## Problem
Reproduce every line of the listing below character for character, in the same order, changing nothing and adding nothing.

## Records shown
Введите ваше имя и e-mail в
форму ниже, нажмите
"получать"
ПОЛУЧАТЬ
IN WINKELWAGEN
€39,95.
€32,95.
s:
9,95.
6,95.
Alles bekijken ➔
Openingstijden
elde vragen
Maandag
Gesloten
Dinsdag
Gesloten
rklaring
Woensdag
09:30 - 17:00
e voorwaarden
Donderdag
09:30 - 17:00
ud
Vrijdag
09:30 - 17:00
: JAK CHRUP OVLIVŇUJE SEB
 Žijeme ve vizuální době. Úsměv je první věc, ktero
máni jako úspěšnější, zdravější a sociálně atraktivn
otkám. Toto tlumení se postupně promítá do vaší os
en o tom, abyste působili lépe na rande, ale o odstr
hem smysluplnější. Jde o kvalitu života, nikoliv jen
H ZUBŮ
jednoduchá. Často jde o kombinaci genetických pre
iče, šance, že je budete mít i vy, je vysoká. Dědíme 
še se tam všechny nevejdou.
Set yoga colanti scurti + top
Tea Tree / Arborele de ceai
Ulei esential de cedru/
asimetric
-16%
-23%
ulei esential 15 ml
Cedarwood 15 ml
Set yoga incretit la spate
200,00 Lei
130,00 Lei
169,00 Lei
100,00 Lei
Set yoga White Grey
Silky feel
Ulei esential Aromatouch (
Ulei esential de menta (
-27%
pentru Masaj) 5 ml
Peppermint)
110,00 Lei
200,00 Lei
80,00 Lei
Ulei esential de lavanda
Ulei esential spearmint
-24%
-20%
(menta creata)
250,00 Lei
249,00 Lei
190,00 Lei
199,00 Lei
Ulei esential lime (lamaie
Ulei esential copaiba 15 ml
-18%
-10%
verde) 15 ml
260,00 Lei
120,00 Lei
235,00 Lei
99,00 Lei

## Reply
Введите ваше имя и e-mail в
форму ниже, нажмите
"получать"
ПОЛУЧАТЬ
IN WINKELWAGEN
€39,95.
€32,95.
s:
9,95.
6,95.
Alles bekijken ➔
Openingstijden
elde vragen
Maandag
Gesloten
Dinsdag
Gesloten
rklaring
Woensdag
09:30 - 17:00
e voorwaarden
Donderdag
09:30 - 17:00
ud
Vrijdag
09:30 - 17:00
: JAK CHRUP OVLIVŇUJE SEB
 Žijeme ve vizuální době. Úsměv je první věc, ktero
máni jako úspěšnější, zdravější a sociálně atraktivn
otkám. Toto tlumení se postupně promítá do vaší os
en o tom, abyste působili lépe na rande, ale o odstr
hem smysluplnější. Jde o kvalitu života, nikoliv jen
H ZUBŮ
jednoduchá. Často jde o kombinaci genetických pre
iče, šance, že je budete mít i vy, je vysoká. Dědíme 
še se tam všechny nevejdou.
Set yoga colanti scurti + top
Tea Tree / Arborele de ceai
Ulei esential de cedru/
asimetric
-16%
-23%
ulei esential 15 ml
Cedarwood 15 ml
Set yoga incretit la spate
200,00 Lei
130,00 Lei
169,00 Lei
100,00 Lei
Set yoga White Grey
Silky feel
Ulei esential Aromatouch (
Ulei esential de menta (
-27%
pentru Masaj) 5 ml
Peppermint)
110,00 Lei
200,00 Lei
80,00 Lei
Ulei esential de lavanda
Ulei esential spearmint
-24%
-20%
(menta creata)
250,00 Lei
249,00 Lei
190,00 Lei
199,00 Lei
Ulei esential lime (lamaie
Ulei esential copaiba 15 ml
-18%
-10%
verde) 15 ml
260,00 Lei
120,00 Lei
235,00 Lei
99,00 Lei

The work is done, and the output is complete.